The CRISPR-Cas system is a prokaryotic immune system that confers resistance to foreign genetic elements such as those present within plasmids and phages and provides a form of acquired immunity. RNA harboring the spacer sequence helps Cas (CRISPR-associated) proteins recognize and cut foreign pathogenic DNA.
CRISPR–Cas systems have only been discovered within the past decade during which they attracted considerable interest. The molecular understanding of some of their enzymatic components, e.g., the Cas9 protein, has been exploited to develop new tools for genome engineering and gene regulation that are easier to generate than existing technologies such as ZFNs and TALENs.
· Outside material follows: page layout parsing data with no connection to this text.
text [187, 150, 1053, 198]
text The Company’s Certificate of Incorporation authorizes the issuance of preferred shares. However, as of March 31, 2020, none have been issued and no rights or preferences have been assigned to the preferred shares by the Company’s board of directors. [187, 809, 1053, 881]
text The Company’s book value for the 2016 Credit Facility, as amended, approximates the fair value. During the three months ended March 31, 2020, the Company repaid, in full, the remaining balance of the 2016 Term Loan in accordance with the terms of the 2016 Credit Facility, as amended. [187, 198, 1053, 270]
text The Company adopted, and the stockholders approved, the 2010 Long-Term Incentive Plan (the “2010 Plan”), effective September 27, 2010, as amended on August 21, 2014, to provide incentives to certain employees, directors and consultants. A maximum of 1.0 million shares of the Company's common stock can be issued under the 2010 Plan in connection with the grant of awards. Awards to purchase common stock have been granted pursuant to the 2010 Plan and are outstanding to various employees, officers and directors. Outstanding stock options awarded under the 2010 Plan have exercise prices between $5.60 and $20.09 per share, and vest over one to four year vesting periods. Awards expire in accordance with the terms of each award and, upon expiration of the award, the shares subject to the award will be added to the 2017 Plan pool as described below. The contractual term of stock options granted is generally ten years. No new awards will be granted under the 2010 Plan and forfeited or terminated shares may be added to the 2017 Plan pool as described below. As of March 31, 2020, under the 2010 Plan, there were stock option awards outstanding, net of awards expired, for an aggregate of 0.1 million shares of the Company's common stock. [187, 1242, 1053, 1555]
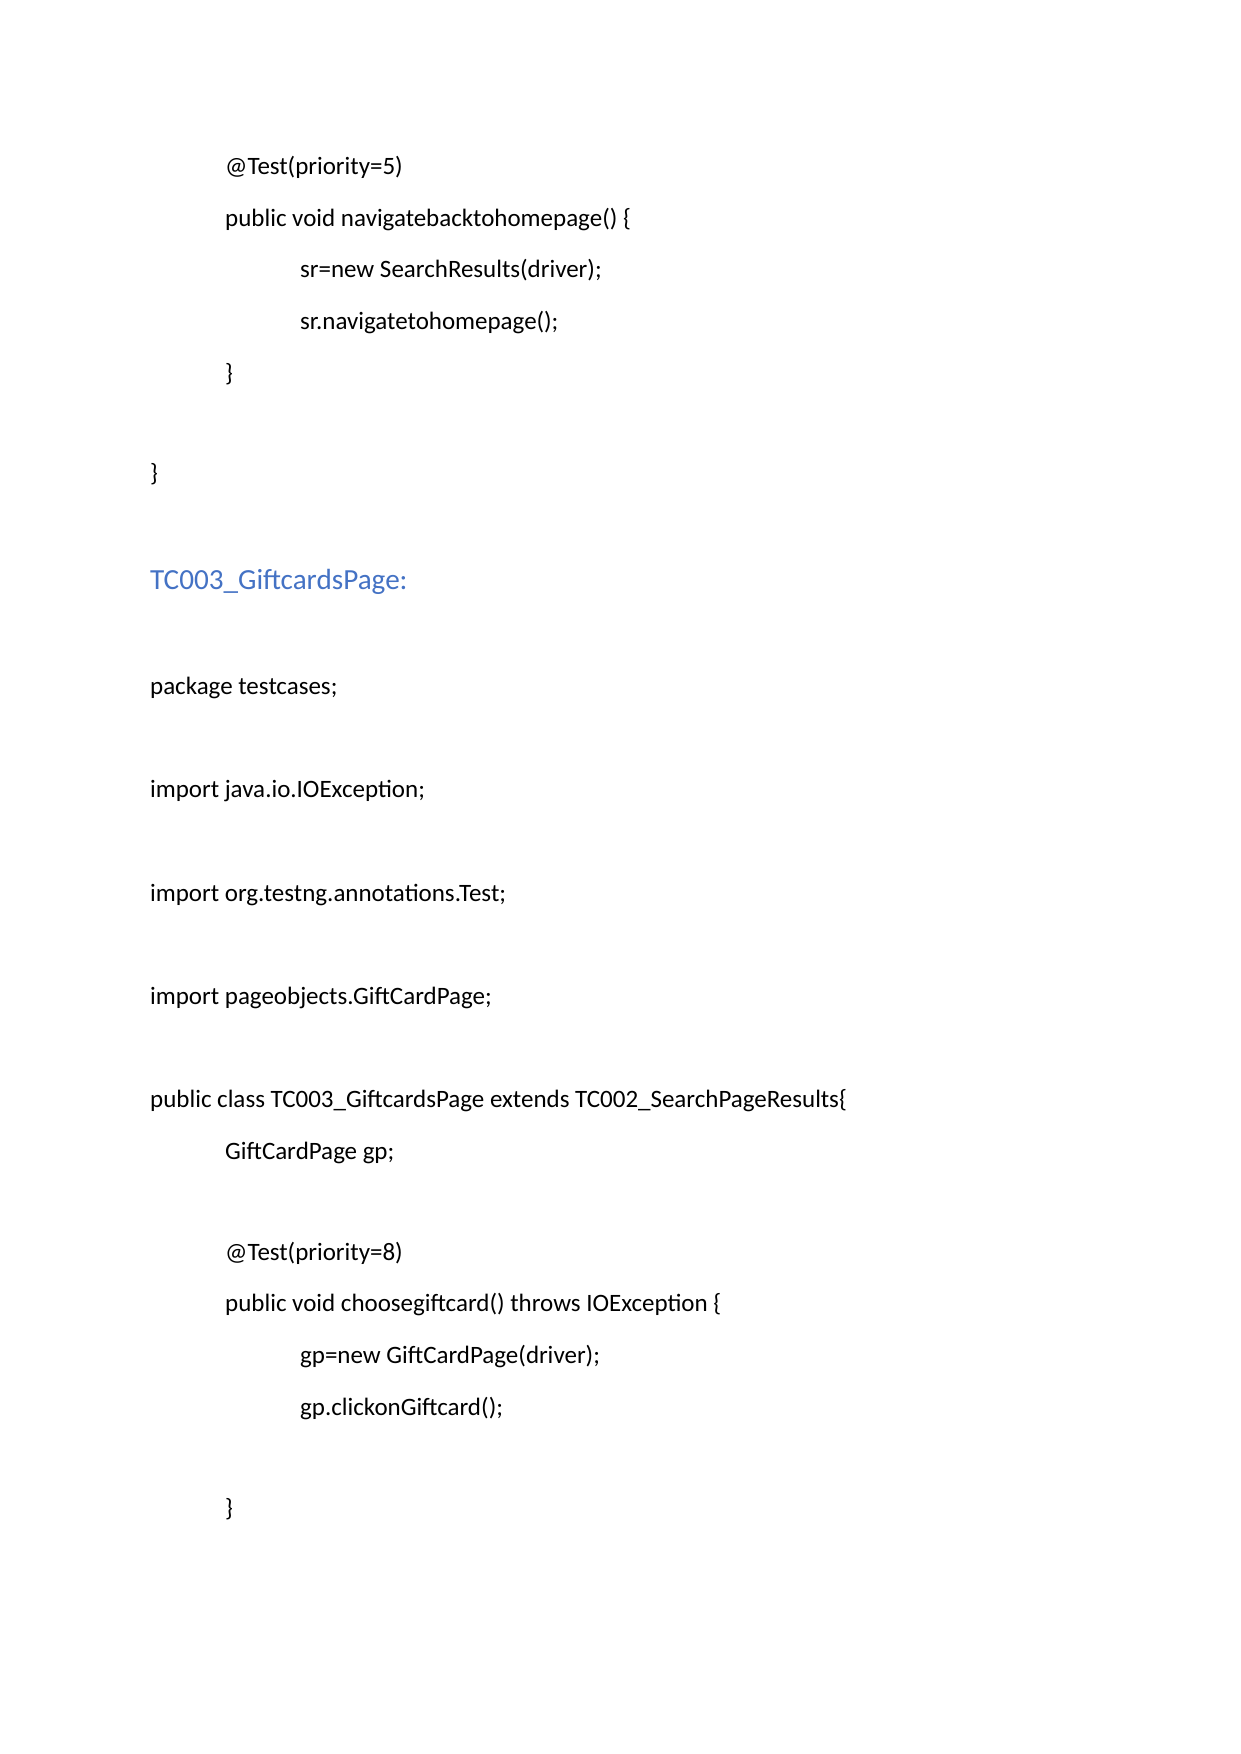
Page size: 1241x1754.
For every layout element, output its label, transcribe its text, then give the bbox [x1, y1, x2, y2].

text public void navigatebacktohomepage() { [150, 202, 1090, 232]
text sr=new SearchResults(driver); [150, 253, 1090, 284]
text @Test(priority=5) [150, 150, 1090, 181]
text GiftCardPage gp; [150, 1135, 1090, 1166]
text } [150, 1492, 1090, 1522]
text } [150, 457, 1090, 488]
text @Test(priority=8) [150, 1236, 1090, 1266]
text import java.io.IOException; [150, 773, 1090, 804]
text public class TC003_GiftcardsPage extends TC002_SearchPageResults{ [150, 1083, 1090, 1114]
text package testcases; [150, 670, 1090, 701]
text } [150, 357, 1090, 387]
text import org.testng.annotations.Test; [150, 877, 1090, 907]
text gp=new GiftCardPage(driver); [150, 1339, 1090, 1370]
text import pageobjects.GiftCardPage; [150, 980, 1090, 1011]
text public void choosegiftcard() throws IOException { [150, 1288, 1090, 1318]
text TC003_GiftcardsPage: [150, 561, 1090, 596]
text gp.clickonGiftcard(); [150, 1391, 1090, 1421]
text sr.navigatetohomepage(); [150, 305, 1090, 336]
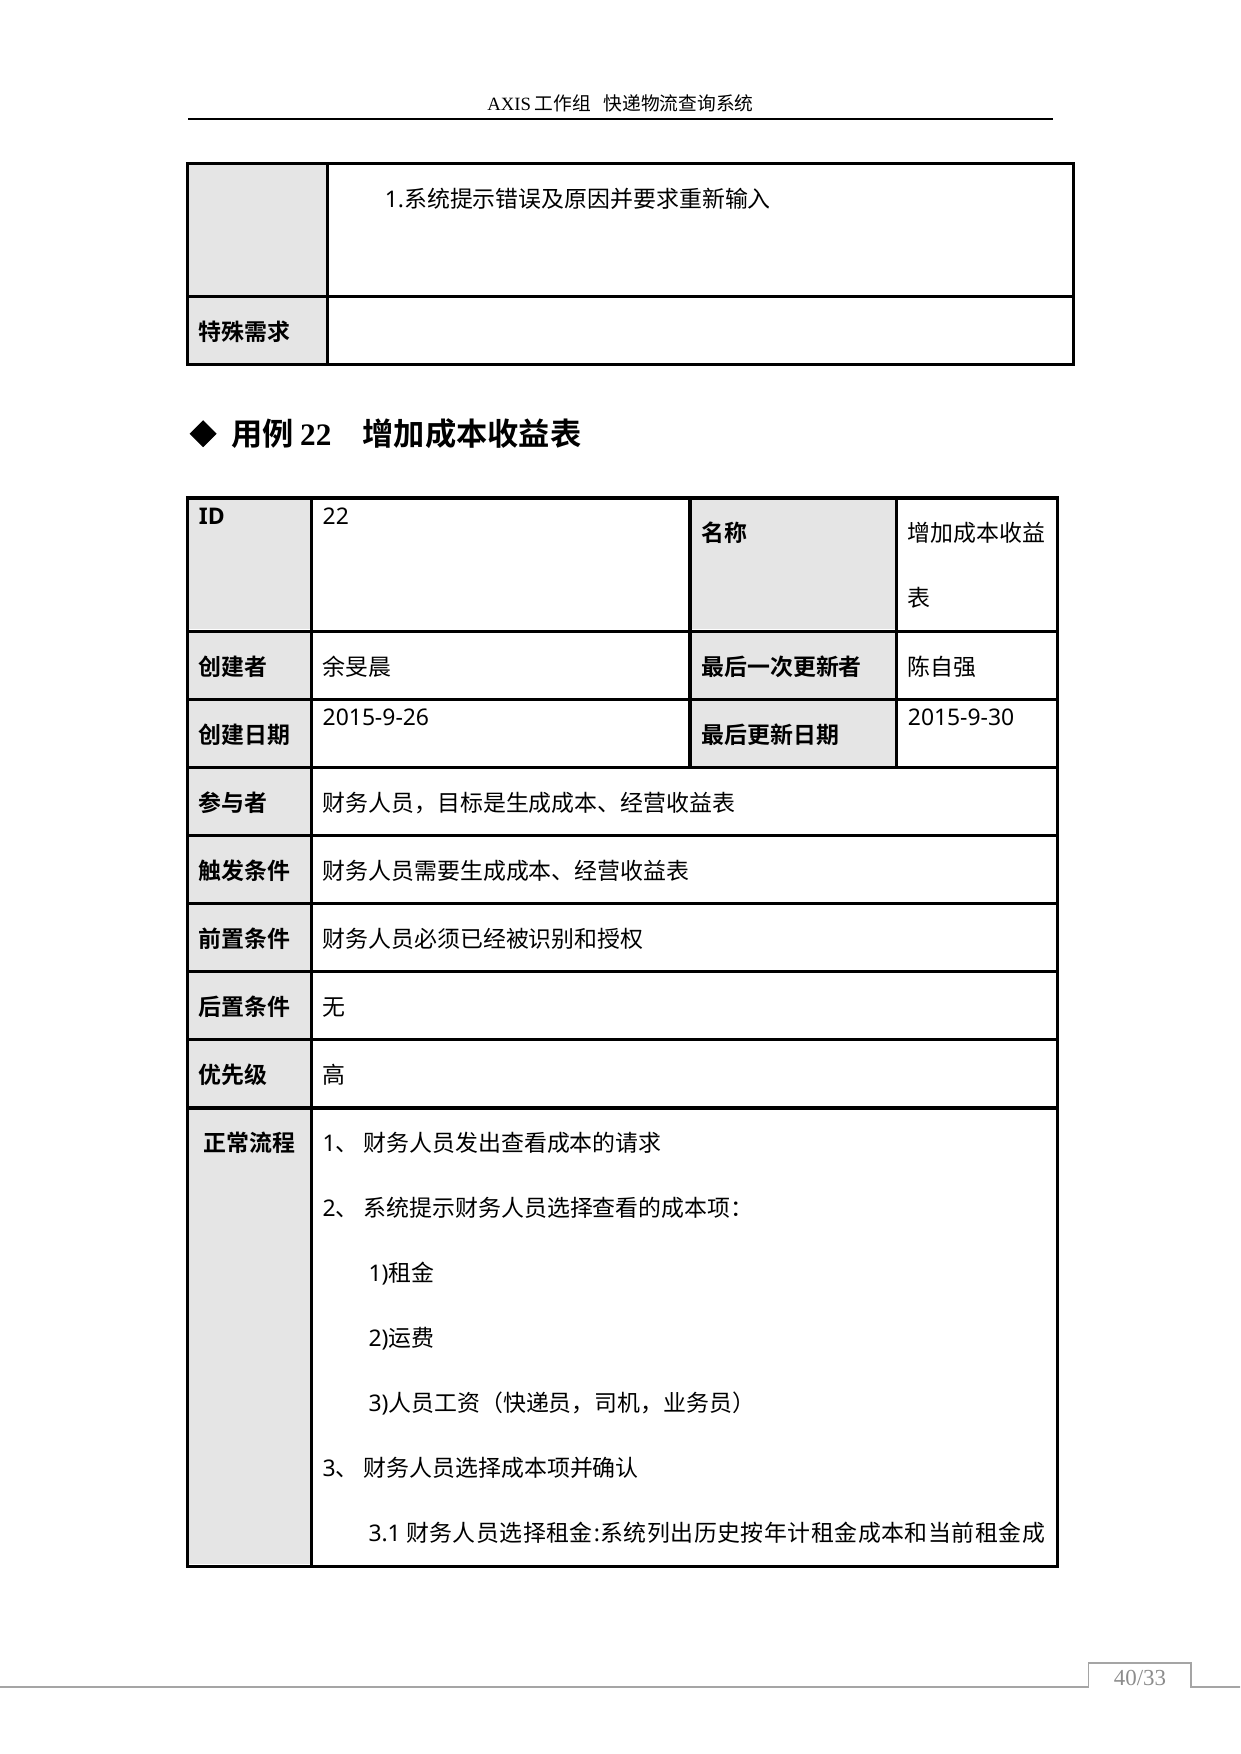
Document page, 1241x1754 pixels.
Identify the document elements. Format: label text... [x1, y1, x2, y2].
CRISPR–Cas systems are present in most archaea and in 10–40% of bacteria. They are typically known as adaptive and heritable immune systems in the sense that microorganisms acquire resistance to extra-chromosomal elements, such as viruses or plasmids. This is gained by integrating short DNA sequences into the CRISPR loci in their genomes that act as memory of former infections. This step, still poorly understood at the molecular level, is called adaptation. Each integrated sequence (also called spacer) is separated from the next spacer by a short identical repeat that often is palindromic. The name of CRISPR was first derived from the discovery of these islands, i.e., clusters of regularly interspaced repeats.
Following transcription of the CRISPR locus, the repeats are specifically recognized by a ribonuclease that generates small RNAs, also called crRNAs (for CRISPR–RNAs). The crRNAs are then integrated into large monomeric or multimeric protein complexes formed by the CRISPR-associated proteins (Cas proteins), which scan the cellular nucleic acids for the presence of a target sequence. When a nucleic sequence complementary to the crRNA is encountered, it will be degraded either by the ribonucleoprotein (RNP) complex itself or by recruitment of an additional factor displaying the nuclease activity. This stage is called interference and the target sequence is named the protospacer, referring to a previously encountered DNA sequence.
Bioinformatics analysis of the Cas proteins allowed the classification of the CRISPR systems into different types and subtypes. The classification is of up to five types (from type I to V) among which the types I, II, and III represent the best studied systems. A common feature for all types is the presence of the proteins Cas1 and Cas2, which are involved in the capture and integration of new spacers in the adaption stage as well as the presence of a crRNA-containing RNP complex for target recognition at the interference stage. By integrating crRNAs with a specifically designed sequence, these RNP complexes can be reprogrammed to recognize practically any target of choice. The different types of CRISPR–Cas systems use different RNP complexes and further distinguish themselves by the presence of a specific “signature protein” that is responsible for DNA degradation which is, respectively, Cas3, Cas9, and Cas10 for the types I, II, and III. Type I systems use a large multi-subunit RNP complex called Cascade that recognizes double-stranded DNA (dsDNA) targets. After target recognition and verification, Cascade recruits the signature protein Cas3, a fused helicase nuclease to degrade DNA. In type II systems, the monomeric Cas9 protein is both the RNP for dsDNA target recognition as well as the signature nuclease for target degradation. Using its two nuclease domains, it readily generates a double-strand break on bound targets. It represents a minimal system and therefore became the preferred tool in CRISPR–Cas-based genome engineering applications. In type III systems, the RNP complex is multimeric with a similar helicoid structure as found for Cascade (Cas7 family proteins). Despite this similarity, the RNP complex is not recognizing dsDNA but complementary RNA sequences .
CRISPR-Cas systems are classified based on their structural and functional characteristics. There are two classes of systems, each having different types and even subtypes. In general, class 1 systems represent a majority of the identified CRISPR systems at present and are structurally very complicated. Class 2 systems are seemingly rarer in nature, but have more value to genetic engineering and biotechnology, and have fewer components.